Director Satish Vegesna and producer Dil Raju’s earlier film Sathamanam Bhavathi was not only a huge hit, but it also won a National Award. So, their new film Srinivasa Kalyanam naturally created a huge buzz. But unfortunately, the film doesn’t live upto its expectations.
Vasu (Nithiin) works as an architect in Chandigarh, but he is from a traditional family in Sakhinetipalli village in the Godavari region. He meets a girl Sri (Raashi Khanna), daughter of a millionaire businessman RK (Prakash Raj). Both Vasu and Sri fall in love and decide to marry. Sri's father agrees to their marriage, but he wants Vasu to sign prenuptial papers as he doesn’t want any problems to her after their marriage. Vasu agrees but he wants RK to be available whenever he needs him during the wedding. They also agree to perform the marriage at his village.

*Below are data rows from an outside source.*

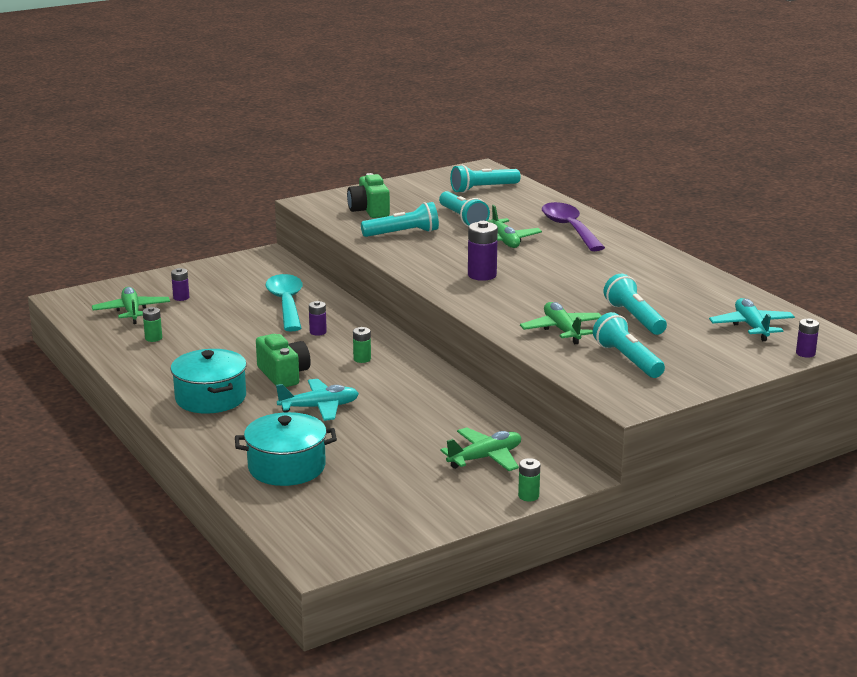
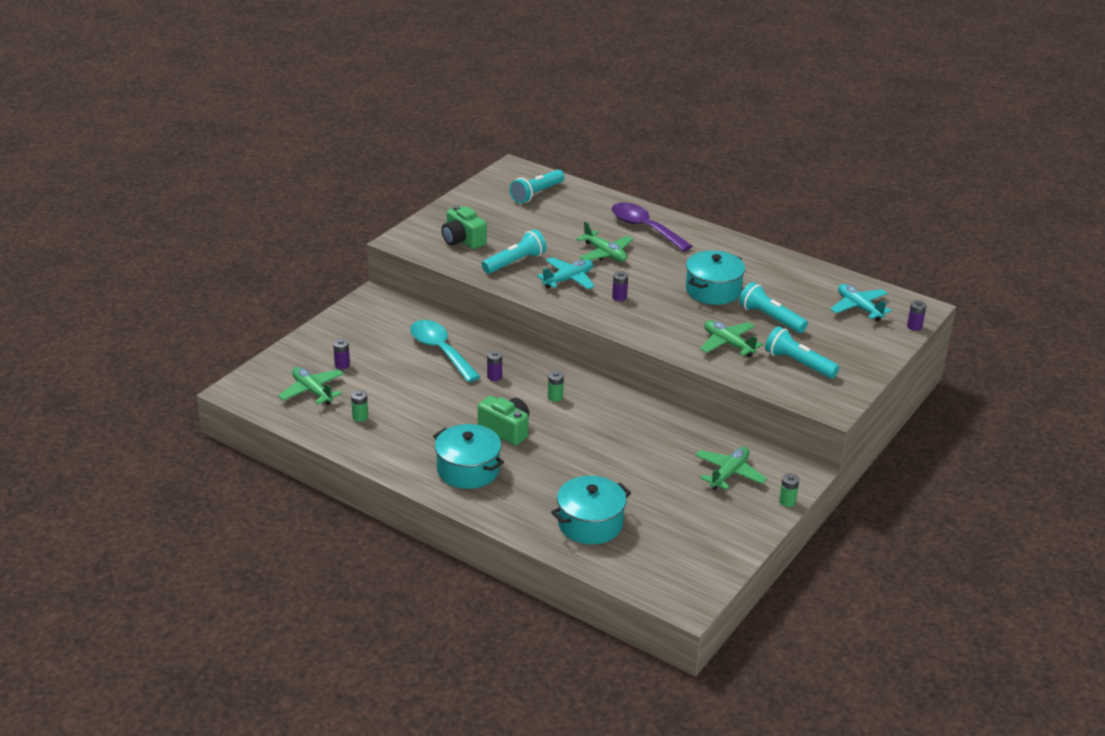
camera: 25 degrees left, 10 degrees up
(319, 407) = (564, 457): turquoise plane -> turquoise plane (568, 279)
(462, 219) = (550, 234): turquoise flashlight -> none
(482, 275) = (619, 297): purple battery -> purple battery, size x0.59
(592, 286) = (713, 290): none -> turquoise pot

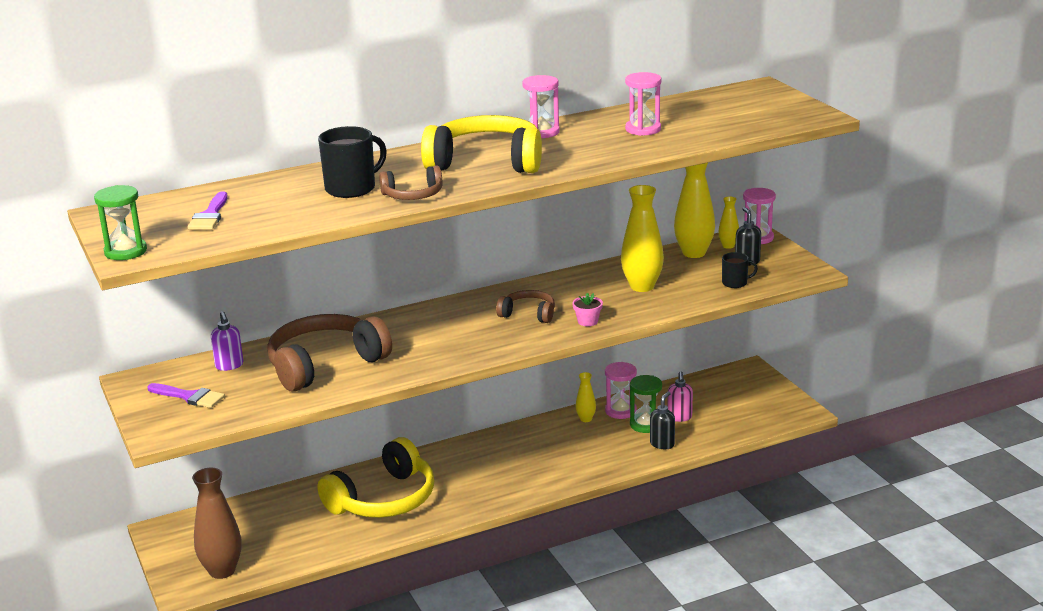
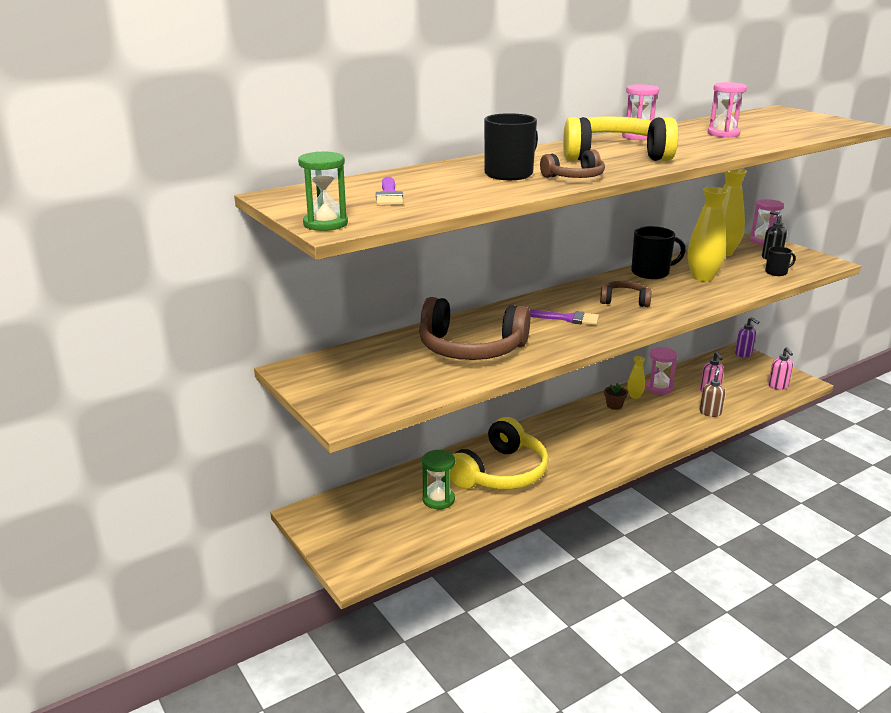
camera: 10 degrees left, 0 degrees up
(189, 397) = (356, 382): purple brush -> purple brush (568, 318)
(222, 570) = (381, 549): brown vase -> none
(229, 366) = (379, 353): purple soap dispenser -> purple soap dispenser (743, 354)
(325, 365) = (471, 348): brown headphones -> brown headphones turned 120 degrees counterclockwise
(555, 429) = (614, 405): none -> brown flower pot
(587, 278) = (651, 272): none -> black mug
(587, 321) = (680, 304): pink flower pot -> none
(645, 425) = (686, 398): green hourglass -> green hourglass (438, 499)
(662, 444) = (710, 413): black soap dispenser -> brown soap dispenser
(728, 246) = (745, 247): yellow vase -> none
(767, 416) = (778, 386): none -> pink soap dispenser

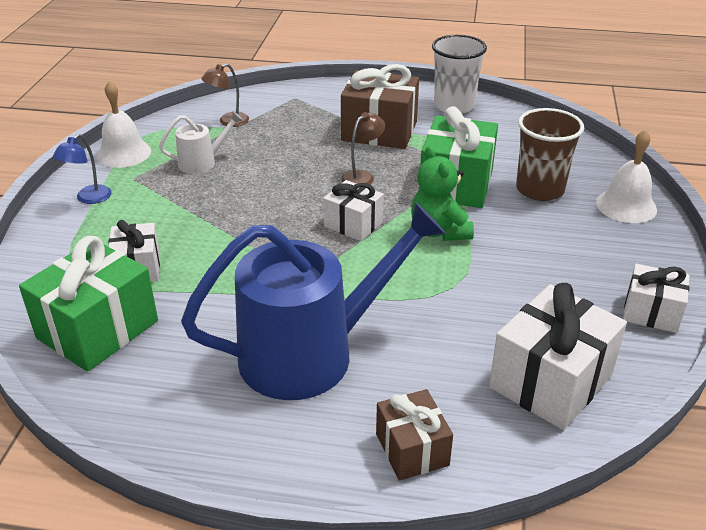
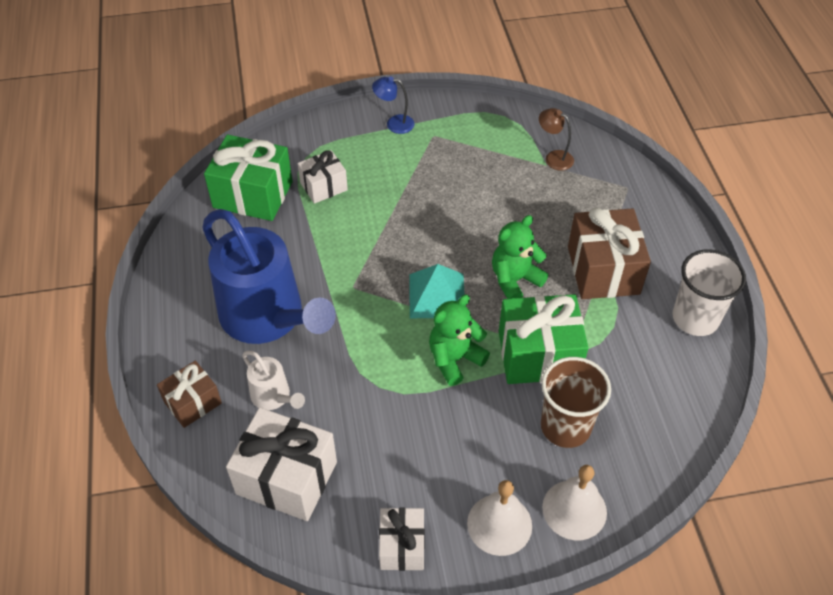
camera: 70 degrees right, 15 degrees up
(123, 153) = (465, 115): white bell -> white bell (499, 524)
(202, 162) = (478, 166): white watering can -> white watering can (273, 396)
(353, 224) = (436, 295): white gift -> turquoise pyramid
(362, 176) = (515, 280): brown lamp -> green teddy bear

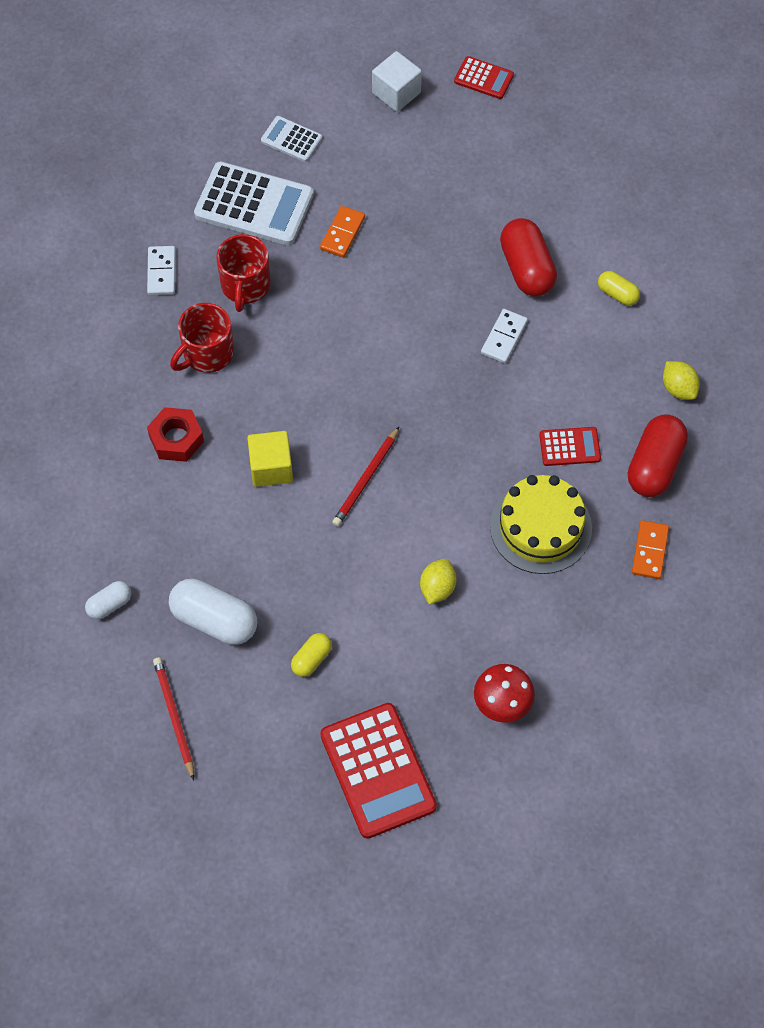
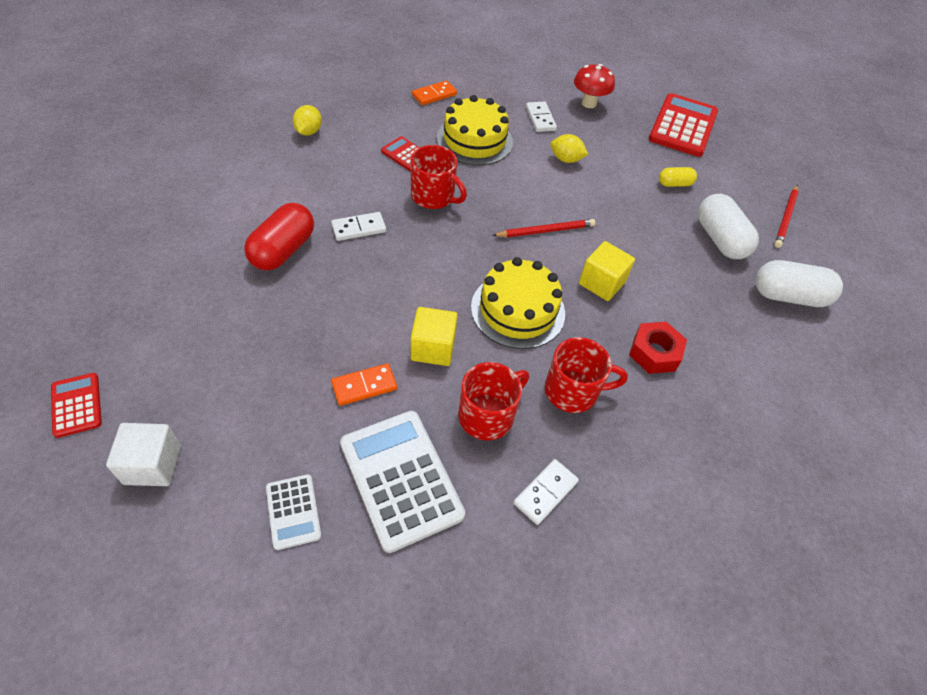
camera: 140 degrees left, 10 degrees down
(109, 604) = (788, 296): white capsule -> white capsule, size x1.87
(308, 381) = (518, 310): none -> yellow cake
(332, 297) = (433, 348): none -> yellow cube
(437, 588) = (566, 159): yellow lemon -> yellow lemon turned 45 degrees clockwise
(491, 425) = (434, 196): none -> red mug
(520, 625) = (540, 118): none -> white domino
(617, 294) = (258, 193): yellow capsule -> none
(654, 465) = (377, 117): red capsule -> none

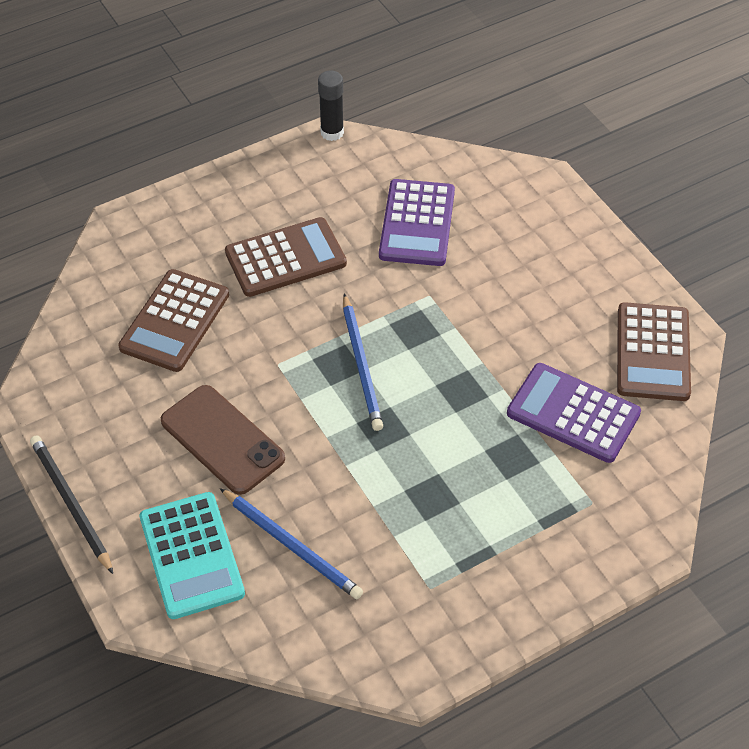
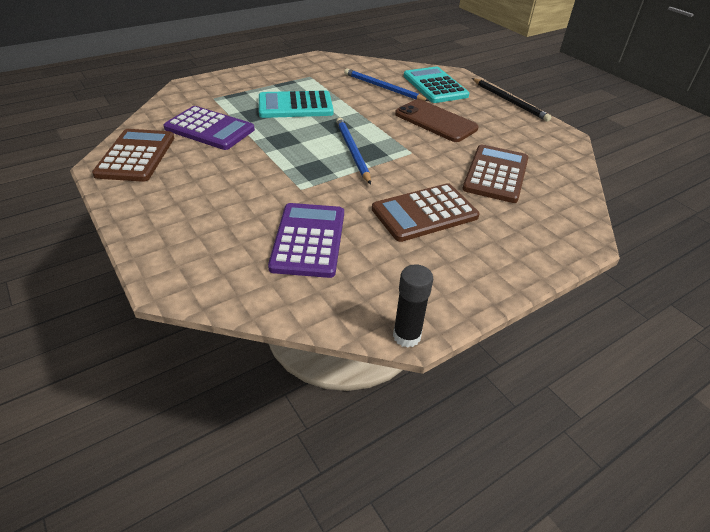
camera: 175 degrees right, 10 degrees down
(450, 480) = (295, 106): none -> turquoise calculator

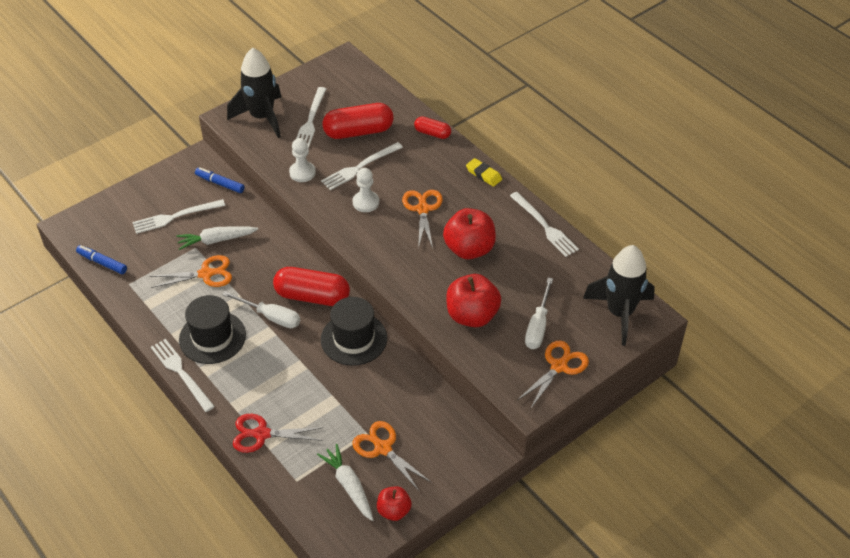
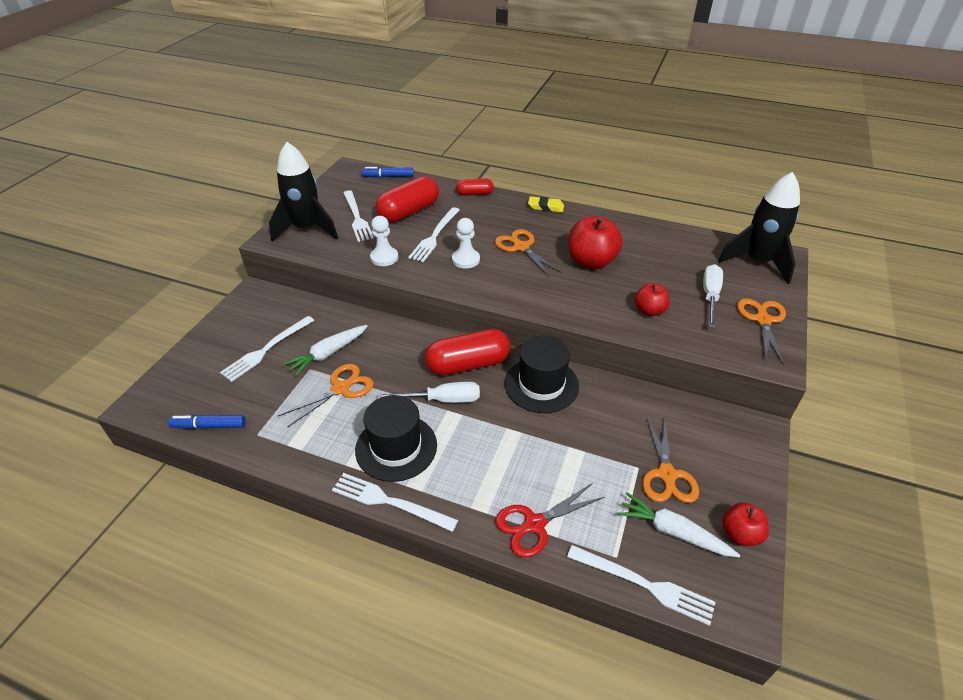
camera: 30 degrees left, 5 degrees down
(220, 183) = (294, 304): blue marker -> blue marker (388, 176)
(383, 448) = (667, 474): orange scissors -> orange scissors turned 105 degrees counterclockwise
(472, 315) = (649, 311): red apple -> red apple, size x0.58
(538, 326) = (710, 296): white screwdriver -> white screwdriver turned 150 degrees counterclockwise
(544, 226) = (631, 224): white fork -> white fork (644, 585)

Vasu’s parents want to celebrate his marriage as a festival inviting all their relatives, while Sri’s father takes it as an event. How Vasu makes RK realise that wedding is an important ritual in everyone’s life and not an event, is the crux of the story.
There are many films made in Tollywood with wedding as the backdrop and director Satish Vegesna too takes the same subject in Srinivasa Kalyanam. This film is a spin on how weddings are perceived more as ’the big fat wedding’ event than a ritual.
The director showed strong emotions and family bonding in his earlier film Sathamanam Bhavathi, but in this film he misses the bull’s eye on both fronts. His narration about 'Srinivasa Kalyanam' is more like a documentary film on a wedding and is extremely preachy. There is no drama in the film as the director concentrates only on how a wedding should be celebrated with all the rituals. The story is also completely predictable and most of the scenes are outdated.
As far as performances are concerned, Nithiin has done a decent job with a subtle performance. He is sincere, but his characterisation has not been designed well. Raashi Khanna is cute and beautiful and again the director spoils her role.
Sameer Reddy’s cinematography is largely good as he captures Konaseema’s beautiful greenery. The music by Micky J Mayer is not up to the mark. The songs are bad. The dialogues are dull and preachy. Finally, Srinivasa Kalyanam falls short of expectations and offers nothing new.